Volume VI, Issue #6 End-of-School Special (mostly photos)
FYI: The photos and articles in this newsletter are best viewed on a computer screen or an iPad.
But please use anything... we really want you to read it!
Oh, and read it with your children, if possible.
Our graduating class of 2019!
I'm reading a green reading book and then I answer questions and color the pictures.
"I'm doing my green reading and spelling out all the words."
"I'm trying to make that red thing spin by connecting it into a circle and then make the power go to the fan so it can fly!"
"I'm counting the bank and doing multiplication. Sometimes I can multiply without the bank material!"

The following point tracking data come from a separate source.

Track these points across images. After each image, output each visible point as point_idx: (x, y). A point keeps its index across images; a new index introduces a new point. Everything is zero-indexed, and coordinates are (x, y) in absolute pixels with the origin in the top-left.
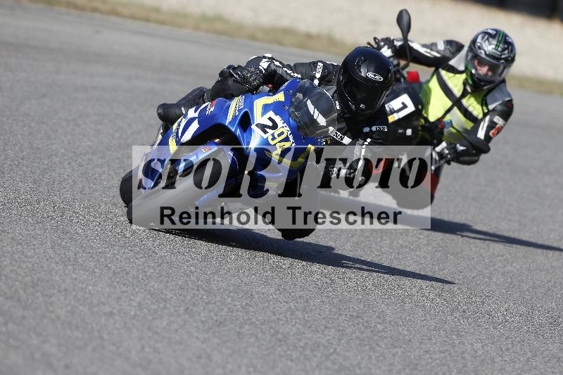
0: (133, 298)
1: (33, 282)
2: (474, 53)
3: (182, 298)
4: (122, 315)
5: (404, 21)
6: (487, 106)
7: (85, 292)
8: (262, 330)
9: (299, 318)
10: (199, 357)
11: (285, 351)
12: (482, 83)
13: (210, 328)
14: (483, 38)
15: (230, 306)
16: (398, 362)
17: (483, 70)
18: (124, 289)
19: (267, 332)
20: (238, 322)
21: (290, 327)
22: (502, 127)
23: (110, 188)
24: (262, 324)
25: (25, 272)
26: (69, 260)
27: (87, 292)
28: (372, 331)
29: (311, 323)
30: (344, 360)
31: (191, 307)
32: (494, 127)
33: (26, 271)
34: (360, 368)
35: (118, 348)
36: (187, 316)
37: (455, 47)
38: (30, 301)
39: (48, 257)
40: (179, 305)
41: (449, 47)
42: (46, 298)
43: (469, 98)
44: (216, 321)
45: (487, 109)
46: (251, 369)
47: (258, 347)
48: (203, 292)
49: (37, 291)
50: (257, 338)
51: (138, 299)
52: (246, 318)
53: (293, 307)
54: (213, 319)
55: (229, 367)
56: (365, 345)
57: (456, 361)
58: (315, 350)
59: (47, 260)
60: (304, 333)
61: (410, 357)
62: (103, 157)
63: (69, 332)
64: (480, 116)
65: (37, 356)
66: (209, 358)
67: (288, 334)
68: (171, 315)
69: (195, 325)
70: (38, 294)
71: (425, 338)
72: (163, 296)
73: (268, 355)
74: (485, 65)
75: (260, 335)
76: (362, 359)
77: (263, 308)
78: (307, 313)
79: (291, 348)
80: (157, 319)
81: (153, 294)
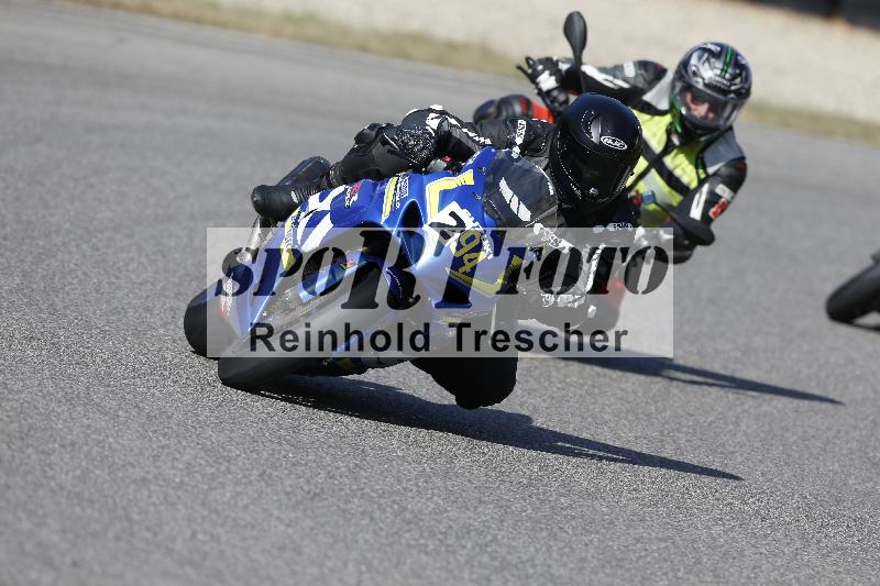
0: (178, 456)
1: (21, 432)
2: (684, 82)
3: (255, 456)
4: (161, 482)
5: (575, 30)
6: (704, 168)
7: (103, 447)
8: (379, 505)
9: (438, 488)
10: (282, 549)
11: (416, 540)
12: (699, 132)
13: (298, 503)
14: (700, 58)
15: (329, 468)
16: (593, 557)
17: (701, 110)
18: (164, 442)
19: (388, 509)
20: (343, 494)
21: (423, 500)
22: (729, 202)
23: (141, 284)
24: (380, 497)
25: (8, 417)
26: (78, 396)
27: (107, 446)
28: (552, 508)
29: (456, 495)
30: (509, 553)
31: (269, 471)
32: (717, 203)
33: (10, 414)
34: (534, 566)
35: (155, 534)
36: (263, 484)
37: (653, 72)
38: (18, 461)
39: (45, 392)
40: (250, 467)
41: (643, 72)
42: (42, 457)
43: (676, 155)
44: (309, 492)
45: (706, 172)
46: (363, 568)
47: (375, 532)
48: (288, 447)
49: (28, 446)
50: (372, 519)
51: (186, 458)
52: (355, 487)
53: (428, 470)
54: (303, 490)
55: (329, 564)
56: (542, 529)
57: (683, 554)
58: (463, 538)
59: (44, 397)
60: (446, 511)
61: (611, 547)
62: (131, 235)
63: (78, 509)
64: (694, 185)
65: (29, 546)
66: (298, 550)
67: (420, 512)
68: (238, 483)
69: (275, 498)
70: (30, 451)
71: (635, 518)
72: (226, 454)
73: (390, 545)
74: (703, 102)
75: (377, 514)
76: (537, 551)
77: (382, 472)
78: (450, 479)
79: (426, 534)
80: (215, 489)
81: (209, 450)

As the end of another school year rapidly approaches, one of our most valuable and cherished traditions last month was the conclusion of the study of the Timeline of Early Humans- the Neolithic Village. Following on the heels of our performance of Dar and his semi-nomadic tribe in the Mesolithic Age, the older students selected trades necessary to the survival of the first farming villages. Before the rise of class systems and social inequity, it was essential to insure that every tradesperson could meet their primary needs through a fair barter system or the village would suffer the loss of a necessary product. One of the biggest challenges lies in assigning value to products that range from daily consumption (milk) to long term use (a farmer’s plow). And how does one equate the value of a service (shearing sheep) to a finished product (a wool blanket). The older students built a mock farming village in the back field, assembled a mock family of dependents from their younger classmates, and made cards representing the product or service in which they specialized. The ensuing “Barter Game” is always a blast and very challenging to meet the primary needs of your “family” while making sure that your fellow villagers get what they need too.